Concernant l'entraînement aérobie, le panel a conclu que l'entraînement par intervalles à haute intensité (HIIT) et l'entraînement continu à intensité modérée (MICT) produisent des résultats équivalents (recommandation conditionnelle, faible CdP). Cette équivalence offre aux cliniciens la flexibilité d'individualiser l'entraînement en fonction des préférences, de la tolérance et de la capacité fonctionnelle du patient. Concernant l'entraînement en résistance, l'entraînement en résistance à intensité modérée (MIRT) s'est révélé plus efficace que l'entraînement en résistance à faible intensité (LIRT), en particulier chez les patients atteints de HFpEF (recommandation conditionnelle, très faible CdP). Cette distinction est cliniquement significative, car le HFpEF a historiquement manqué de prescriptions d'exercice fondées sur des preuves solides.

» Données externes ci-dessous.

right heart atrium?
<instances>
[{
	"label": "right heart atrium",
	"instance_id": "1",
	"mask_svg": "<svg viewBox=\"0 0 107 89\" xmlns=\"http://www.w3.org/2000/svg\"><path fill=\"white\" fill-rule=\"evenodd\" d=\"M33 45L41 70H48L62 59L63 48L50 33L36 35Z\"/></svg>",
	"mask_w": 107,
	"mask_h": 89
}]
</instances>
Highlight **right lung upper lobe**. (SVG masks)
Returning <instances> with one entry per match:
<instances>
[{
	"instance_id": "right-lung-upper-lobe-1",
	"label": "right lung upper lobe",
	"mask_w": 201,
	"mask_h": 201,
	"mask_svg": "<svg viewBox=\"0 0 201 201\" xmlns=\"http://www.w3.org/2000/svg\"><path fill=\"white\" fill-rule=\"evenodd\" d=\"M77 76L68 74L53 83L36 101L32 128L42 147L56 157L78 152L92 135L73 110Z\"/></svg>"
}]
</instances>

En ce qui concerne l'entraînement musculaire inspiratoire (IMT), l'IMT à haute intensité s'est montré supérieur à l'IMT à faible intensité pour améliorer la force et l'endurance des muscles inspiratoires (recommandation conditionnelle, très faible CdP). Cela plaide en faveur de charges d'entraînement plus élevées lors de la prescription d'IMT, une modalité particulièrement pertinente pour les patients atteints d'IC qui présentent une faiblesse des muscles respiratoires. Concernant la NMES, deux sous-recommandations ont émergé : la NMES est plus efficace qu'un placebo de NMES ou que les activités habituelles (recommandation conditionnelle, faible CdP), mais l'ajout de la NMES à l'entraînement aérobie n'apporte aucun bénéfice supplémentaire par rapport à l'entraînement aérobie seul (recommandation conditionnelle, faible CdP).

Toutes les recommandations étaient conditionnelles plutôt que fortes, ce qui reflète une certitude des preuves faible à très faible — une limite inhérente au paysage actuel des essais en réadaptation de l'IC. Les recommandations fournissent néanmoins un cadre structuré pouvant guider la prise de décision clinique, tout en identifiant les domaines où les investissements futurs en recherche sont les plus nécessaires. Ces recommandations sont particulièrement pertinentes pour les contextes de soins à revenus intermédiaires et faibles, où l'allocation des ressources et la standardisation des protocoles peuvent avoir un impact significatif sur les résultats des patients.

Principales conclusions

  • HIIT and MICT produce equivalent outcomes in HF rehabilitation; both are conditionally recommended.
  • Moderate-intensity resistance training outperforms low-intensity resistance training, especially in HFpEF.
  • High-intensity inspiratory muscle training improves respiratory muscle strength more than low-intensity IMT.
  • NMES is superior to placebo or usual care but adds no benefit when combined with aerobic training.
  • All recommendations are conditional with low to very low certainty of evidence, signaling need for larger trials.

Méthodologie

Le groupe d'experts a appliqué les cadres GIN et AGREE-II et utilisé le système GRADE pour évaluer la certitude des données probantes. Les recommandations ont été élaborées à partir de méta-analyses d'essais cliniques randomisés publiés depuis 2009, portant sur des populations de patients ambulatoires cliniquement stables atteints d'insuffisance cardiaque, avec fraction d'éjection réduite et préservée.

Limites de l'étude

Toutes les recommandations sont conditionnelles et reposent sur des preuves de faible à très faible niveau de certitude, ce qui limite la possibilité de formuler des orientations définitives. La base de données probantes est tirée de méta-analyses d'essais contrôlés randomisés hétérogènes, qui peuvent masquer des effets spécifiques à certaines populations. La généralisabilité en dehors du contexte de santé brésilien et à différents sous-types d'insuffisance cardiaque nécessite des investigations complémentaires.